Your Guide to Healthy
Disagreements with Your Partner
Arguing is normal in pretty much any relationship. Whether it be a significant other, family member, or long-time friend, no two people agree 100% of the time. According to Insider, all couples fight, whether it be once every one or two months or once a week. In the end, there is no average in terms of how often couples fight because every couple is different. But while arguing is normal, when is it too much? In this blog, we’ll discuss arguing in relationships, including the benefits and what exactly is the meaning of too much or a healthy disagreements.
Are There Benefits to Disagreeing?
If you’ve never heard it spoken, you might be surprised to learn that disagreeing with your partner isn’t only normal – it’s healthy. And when you disagree in a healthy manner, there are a number of benefits to be had. These include:
- Helping you learn about your partner. When you and your partner disagree, it effectively shines a light on how your partner thinks/feels on different issues, helping you to gain a better understanding.
- Revealing where you need to make changes. Disagreements can ultimately help you see the areas in which you and your partner are misaligned, allowing you to make slight adjustments as needed.
- Practicing your listening and problem-solving skills. When you’re able to hear and understand your partner, you’ll find both of these skills improving. Additionally, it’ll be easier for you to reach a compromise.
In the end, disagreements are going to happen. What truly matters is how you respond. When you and your partner find yourselves in an argument, there are several ways to make the experience useful and avoid hurting any feelings. Continue reading to learn more.
How to Make Your Argument a productive one
- Don’t refer to it as a fight.
When you choose to view a disagreement as a fight, it can put you in a conflict mindset and put you on the defensive. As a result, it becomes more difficult to communicate. Furthermore, it effectively separates disagreements from violence, as the term fight often refers to the latter.
- Utilize “I” Phrases.
By using “I” phrases, you become more aware of your own feelings as well as your role in the disagreement. When your partner says “I am experiencing (insert feeling here)” rather than “you’re making me feel (blank)”, it’s much easier to empathize with them and ultimately prevent a nasty argument from occurring.
- Don’t persuade – listen and share.
All too often, we find ourselves attempting to change the mind of others so they agree with how we see or feel about things. However, you can’t expect your partner to change their mind. Instead, try explaining how you feel without pressuring the other person to agree.
- Give journaling a go.
It’s perfectly normal for one to struggle with communication from time to time. And, according to Preply, people are only getting worse at communicating. If this is a common issue within your relationship, you might consider trying journaling.
By writing down things like your current feelings, you can acknowledge what you’re accountable for as well as what’s at the core of the argument.
- Remain in the present.
While the issue at hand might remind you of a past incident, it likely isn’t ideal to bring it up–especially if your partner has apologized. When you bring up the past often, it can lead to your partner no longer wanting to open up when something is bothering them. Take a break if you need. Allowing an argument to get the best of you and your feelings to get too heightened can greatly compromise your communication.

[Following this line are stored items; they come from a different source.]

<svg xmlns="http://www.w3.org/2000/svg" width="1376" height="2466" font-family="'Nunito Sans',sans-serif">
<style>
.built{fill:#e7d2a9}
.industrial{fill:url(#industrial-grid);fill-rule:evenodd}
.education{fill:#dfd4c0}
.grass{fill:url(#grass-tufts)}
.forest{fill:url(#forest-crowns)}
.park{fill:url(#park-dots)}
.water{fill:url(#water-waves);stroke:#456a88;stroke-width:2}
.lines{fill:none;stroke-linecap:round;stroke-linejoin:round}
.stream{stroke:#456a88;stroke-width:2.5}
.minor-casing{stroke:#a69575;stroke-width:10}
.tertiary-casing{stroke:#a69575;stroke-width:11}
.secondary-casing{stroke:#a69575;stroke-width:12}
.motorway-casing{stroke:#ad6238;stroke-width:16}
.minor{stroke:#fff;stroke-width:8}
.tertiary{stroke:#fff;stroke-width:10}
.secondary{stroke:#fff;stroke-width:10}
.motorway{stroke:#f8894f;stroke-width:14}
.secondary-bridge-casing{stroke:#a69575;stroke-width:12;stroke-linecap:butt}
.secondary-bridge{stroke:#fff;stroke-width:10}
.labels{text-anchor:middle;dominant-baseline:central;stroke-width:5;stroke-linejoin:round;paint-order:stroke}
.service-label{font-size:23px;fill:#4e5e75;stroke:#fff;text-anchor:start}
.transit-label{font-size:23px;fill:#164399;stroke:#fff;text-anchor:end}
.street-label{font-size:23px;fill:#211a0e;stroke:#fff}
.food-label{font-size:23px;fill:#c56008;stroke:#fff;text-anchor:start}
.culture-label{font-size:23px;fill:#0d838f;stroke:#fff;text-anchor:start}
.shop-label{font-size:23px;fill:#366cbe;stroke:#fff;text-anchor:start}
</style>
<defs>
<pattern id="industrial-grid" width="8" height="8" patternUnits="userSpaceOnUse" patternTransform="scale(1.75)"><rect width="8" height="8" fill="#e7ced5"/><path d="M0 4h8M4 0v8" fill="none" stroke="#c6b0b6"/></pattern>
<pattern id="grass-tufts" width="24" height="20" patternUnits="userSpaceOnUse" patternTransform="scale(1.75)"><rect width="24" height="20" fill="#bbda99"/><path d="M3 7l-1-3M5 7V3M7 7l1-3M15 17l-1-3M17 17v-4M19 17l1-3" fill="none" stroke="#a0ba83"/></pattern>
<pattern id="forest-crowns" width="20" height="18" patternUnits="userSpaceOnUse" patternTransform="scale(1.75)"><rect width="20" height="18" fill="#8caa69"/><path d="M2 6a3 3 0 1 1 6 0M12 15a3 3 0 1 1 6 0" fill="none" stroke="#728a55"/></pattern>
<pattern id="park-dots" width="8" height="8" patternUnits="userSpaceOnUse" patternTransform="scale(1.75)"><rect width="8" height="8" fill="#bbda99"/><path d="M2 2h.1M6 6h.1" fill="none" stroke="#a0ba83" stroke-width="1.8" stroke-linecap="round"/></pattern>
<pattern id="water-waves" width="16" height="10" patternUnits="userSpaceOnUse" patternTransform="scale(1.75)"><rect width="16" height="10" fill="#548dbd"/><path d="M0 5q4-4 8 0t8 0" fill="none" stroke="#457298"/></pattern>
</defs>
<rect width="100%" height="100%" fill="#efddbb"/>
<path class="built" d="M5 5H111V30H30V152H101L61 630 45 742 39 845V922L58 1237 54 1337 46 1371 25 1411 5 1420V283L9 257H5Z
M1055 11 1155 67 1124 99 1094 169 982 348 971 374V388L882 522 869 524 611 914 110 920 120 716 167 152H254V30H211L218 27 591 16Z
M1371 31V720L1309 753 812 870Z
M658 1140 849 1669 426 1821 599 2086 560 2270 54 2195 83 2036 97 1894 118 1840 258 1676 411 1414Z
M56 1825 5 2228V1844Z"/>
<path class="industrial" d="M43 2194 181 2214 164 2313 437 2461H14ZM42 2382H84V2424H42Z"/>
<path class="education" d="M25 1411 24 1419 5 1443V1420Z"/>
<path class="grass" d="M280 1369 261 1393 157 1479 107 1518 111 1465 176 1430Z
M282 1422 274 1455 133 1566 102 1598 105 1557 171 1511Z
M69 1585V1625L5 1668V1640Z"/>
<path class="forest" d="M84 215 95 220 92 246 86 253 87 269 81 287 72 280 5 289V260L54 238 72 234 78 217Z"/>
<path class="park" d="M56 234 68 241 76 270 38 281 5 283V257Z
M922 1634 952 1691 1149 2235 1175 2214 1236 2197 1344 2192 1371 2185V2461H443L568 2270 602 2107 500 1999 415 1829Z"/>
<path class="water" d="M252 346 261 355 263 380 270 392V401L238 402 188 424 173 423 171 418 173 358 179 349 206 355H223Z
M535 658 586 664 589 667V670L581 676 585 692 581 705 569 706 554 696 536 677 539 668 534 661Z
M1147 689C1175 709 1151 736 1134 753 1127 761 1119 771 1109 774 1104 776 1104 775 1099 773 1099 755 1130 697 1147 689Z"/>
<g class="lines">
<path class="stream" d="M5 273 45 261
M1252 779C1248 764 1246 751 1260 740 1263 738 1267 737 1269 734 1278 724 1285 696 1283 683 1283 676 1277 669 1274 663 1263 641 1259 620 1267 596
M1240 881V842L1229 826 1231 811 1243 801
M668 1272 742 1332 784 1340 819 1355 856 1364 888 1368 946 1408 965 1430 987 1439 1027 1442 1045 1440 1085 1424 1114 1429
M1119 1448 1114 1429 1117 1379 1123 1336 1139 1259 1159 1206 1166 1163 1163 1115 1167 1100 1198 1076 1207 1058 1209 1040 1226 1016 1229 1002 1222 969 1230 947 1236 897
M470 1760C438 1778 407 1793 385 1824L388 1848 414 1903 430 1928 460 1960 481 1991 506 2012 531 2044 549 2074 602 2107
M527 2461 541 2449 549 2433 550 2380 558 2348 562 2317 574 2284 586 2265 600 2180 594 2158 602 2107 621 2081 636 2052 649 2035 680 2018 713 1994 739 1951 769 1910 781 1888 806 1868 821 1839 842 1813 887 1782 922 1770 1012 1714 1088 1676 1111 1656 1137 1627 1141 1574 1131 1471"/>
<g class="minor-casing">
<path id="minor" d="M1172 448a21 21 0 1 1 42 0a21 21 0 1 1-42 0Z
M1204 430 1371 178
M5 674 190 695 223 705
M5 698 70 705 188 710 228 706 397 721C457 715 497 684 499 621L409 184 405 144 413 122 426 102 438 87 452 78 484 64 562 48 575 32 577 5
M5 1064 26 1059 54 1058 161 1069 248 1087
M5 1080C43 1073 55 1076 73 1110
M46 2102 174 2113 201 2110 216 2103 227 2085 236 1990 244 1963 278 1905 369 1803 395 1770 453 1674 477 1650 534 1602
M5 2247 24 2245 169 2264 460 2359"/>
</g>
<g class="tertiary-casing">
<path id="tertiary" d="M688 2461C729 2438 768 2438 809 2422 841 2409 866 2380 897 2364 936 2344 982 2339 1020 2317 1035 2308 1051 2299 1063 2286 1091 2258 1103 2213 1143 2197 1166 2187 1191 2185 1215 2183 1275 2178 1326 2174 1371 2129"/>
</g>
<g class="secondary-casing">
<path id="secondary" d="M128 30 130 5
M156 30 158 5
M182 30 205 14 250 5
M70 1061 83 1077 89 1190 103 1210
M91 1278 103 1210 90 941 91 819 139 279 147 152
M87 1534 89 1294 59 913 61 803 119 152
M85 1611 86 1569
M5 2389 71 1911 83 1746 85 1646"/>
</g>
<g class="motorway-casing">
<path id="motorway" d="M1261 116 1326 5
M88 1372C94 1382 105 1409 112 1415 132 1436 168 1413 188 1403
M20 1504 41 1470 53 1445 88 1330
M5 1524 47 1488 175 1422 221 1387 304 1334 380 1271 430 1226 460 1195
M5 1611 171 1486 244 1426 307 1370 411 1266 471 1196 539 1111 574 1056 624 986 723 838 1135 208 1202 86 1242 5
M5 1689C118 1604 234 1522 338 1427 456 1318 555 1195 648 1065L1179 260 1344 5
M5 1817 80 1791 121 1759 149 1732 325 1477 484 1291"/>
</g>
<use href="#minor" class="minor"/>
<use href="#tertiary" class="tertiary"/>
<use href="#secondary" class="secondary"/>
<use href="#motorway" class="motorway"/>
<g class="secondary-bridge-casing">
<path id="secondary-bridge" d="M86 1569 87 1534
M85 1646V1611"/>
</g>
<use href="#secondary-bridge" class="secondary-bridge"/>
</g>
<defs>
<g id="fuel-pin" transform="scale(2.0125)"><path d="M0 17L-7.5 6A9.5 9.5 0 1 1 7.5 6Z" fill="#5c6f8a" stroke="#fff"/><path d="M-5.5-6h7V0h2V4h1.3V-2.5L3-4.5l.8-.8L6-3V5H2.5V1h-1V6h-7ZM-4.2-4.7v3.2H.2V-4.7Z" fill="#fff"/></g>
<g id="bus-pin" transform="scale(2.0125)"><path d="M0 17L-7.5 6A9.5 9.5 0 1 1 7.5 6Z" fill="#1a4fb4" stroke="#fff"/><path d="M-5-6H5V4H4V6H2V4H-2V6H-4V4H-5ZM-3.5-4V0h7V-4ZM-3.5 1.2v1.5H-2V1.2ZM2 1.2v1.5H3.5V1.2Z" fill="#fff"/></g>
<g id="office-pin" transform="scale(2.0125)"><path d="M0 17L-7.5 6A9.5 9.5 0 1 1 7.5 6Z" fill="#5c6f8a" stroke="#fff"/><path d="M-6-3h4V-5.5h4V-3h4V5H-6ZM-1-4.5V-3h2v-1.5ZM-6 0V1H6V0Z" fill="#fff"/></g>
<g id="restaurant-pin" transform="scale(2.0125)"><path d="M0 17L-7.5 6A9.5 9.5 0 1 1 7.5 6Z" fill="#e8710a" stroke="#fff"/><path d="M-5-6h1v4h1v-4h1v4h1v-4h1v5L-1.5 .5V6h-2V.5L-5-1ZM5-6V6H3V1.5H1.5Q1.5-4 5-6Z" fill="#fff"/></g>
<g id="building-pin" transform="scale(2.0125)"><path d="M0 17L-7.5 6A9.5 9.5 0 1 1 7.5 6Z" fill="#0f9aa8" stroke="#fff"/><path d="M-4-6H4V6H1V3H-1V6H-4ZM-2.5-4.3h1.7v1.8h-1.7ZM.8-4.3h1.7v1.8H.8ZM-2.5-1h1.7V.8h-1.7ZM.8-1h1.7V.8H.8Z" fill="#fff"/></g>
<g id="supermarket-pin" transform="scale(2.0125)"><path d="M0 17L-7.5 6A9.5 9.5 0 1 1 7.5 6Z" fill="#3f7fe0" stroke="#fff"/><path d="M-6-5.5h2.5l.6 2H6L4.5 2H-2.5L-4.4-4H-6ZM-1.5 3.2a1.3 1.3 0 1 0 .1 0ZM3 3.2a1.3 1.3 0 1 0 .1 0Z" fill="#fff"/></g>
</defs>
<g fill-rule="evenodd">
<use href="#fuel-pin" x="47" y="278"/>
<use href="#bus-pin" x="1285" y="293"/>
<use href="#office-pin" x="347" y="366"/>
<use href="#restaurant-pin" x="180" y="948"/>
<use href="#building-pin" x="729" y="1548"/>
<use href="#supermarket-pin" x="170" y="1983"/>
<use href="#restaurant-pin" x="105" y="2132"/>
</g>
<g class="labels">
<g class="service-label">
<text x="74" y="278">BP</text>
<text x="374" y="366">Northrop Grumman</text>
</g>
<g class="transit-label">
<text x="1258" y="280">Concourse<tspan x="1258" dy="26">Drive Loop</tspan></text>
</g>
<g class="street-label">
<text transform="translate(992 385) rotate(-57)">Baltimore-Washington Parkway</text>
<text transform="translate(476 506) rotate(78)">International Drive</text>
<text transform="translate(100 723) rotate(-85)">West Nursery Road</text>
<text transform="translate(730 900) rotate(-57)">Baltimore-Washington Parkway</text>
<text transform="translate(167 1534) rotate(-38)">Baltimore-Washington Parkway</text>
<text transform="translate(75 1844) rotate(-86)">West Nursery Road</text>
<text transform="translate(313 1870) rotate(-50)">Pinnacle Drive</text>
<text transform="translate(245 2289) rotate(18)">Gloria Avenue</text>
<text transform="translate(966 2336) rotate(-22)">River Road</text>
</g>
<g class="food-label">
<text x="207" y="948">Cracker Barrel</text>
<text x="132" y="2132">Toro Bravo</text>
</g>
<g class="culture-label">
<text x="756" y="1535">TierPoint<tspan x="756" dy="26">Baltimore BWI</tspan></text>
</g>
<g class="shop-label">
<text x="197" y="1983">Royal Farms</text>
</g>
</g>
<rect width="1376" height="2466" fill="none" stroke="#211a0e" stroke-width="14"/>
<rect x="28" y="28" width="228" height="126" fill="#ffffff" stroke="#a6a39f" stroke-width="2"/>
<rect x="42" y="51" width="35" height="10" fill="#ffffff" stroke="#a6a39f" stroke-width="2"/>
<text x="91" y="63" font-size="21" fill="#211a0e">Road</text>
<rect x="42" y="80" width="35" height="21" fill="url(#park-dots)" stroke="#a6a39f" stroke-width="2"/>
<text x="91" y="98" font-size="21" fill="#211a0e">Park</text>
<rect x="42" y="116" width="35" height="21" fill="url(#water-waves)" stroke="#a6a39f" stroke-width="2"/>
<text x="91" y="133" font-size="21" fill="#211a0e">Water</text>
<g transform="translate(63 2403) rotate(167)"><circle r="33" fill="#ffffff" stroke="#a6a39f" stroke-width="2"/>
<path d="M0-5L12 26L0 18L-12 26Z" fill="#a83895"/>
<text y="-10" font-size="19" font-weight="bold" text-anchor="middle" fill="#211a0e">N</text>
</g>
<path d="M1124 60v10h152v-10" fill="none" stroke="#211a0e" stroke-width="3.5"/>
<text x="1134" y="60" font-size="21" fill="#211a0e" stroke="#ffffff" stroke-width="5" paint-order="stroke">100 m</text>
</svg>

If you find this is happening, you should consider putting a temporary stop to the disagreement until you are once again cool and collected.
Signs that you need a break include speaking louder, trying to take control of the conversation, withholding the truth, and shutting down.
When an Argument Goes Too Far
While arguing is normal, there is a limit to what’s acceptable in the heat of the moment. To maintain a healthy relationship in which you’re able to thrive, it can be highly beneficial to understand what’s toxic and what’s healthy. Below are three key indicators of an argument going too far.
Denial
If your partner often denies their own behaviors, claiming they can’t control how they act in an argument–they definitely need to work on their communication. Examples of common denial statements include:
- “I get like this because I care about you.”
- “I can’t help getting so angry.”
- “You know I didn’t mean it.”
The Blame Game
People with poor communication skills will often find a way to shift the blame, even when they are the ones at fault. In the end, this can make you take responsibility for the sake of ending the disagreement. Blame consists of such statements as “if you do this, I have to do this” and “look what you made me do”.
Manipulation
This is a surefire sign of toxicity that doesn’t only exist in the form of a loud or heated conversation. In fact, it can easily be hidden behind guilt or a test of loyalty. For example, “you wouldn’t do these things if you truly cared about me.”
Healthy Communication for a Healthy Relationship
In the end, relationships should make you feel good. You should never feel as though you’re not appreciated, respected, or truly loved. To some, love is the point of life. And according to 2date4love, to this day, 88% of Americans marry for love, making it the number one reason. And the best thing you and your partner can do for your relationship is to work on your communication. Only then can you begin to truly understand and empathize with one another. Better yet, you can live a happy life full of love, understanding, and mental wellness.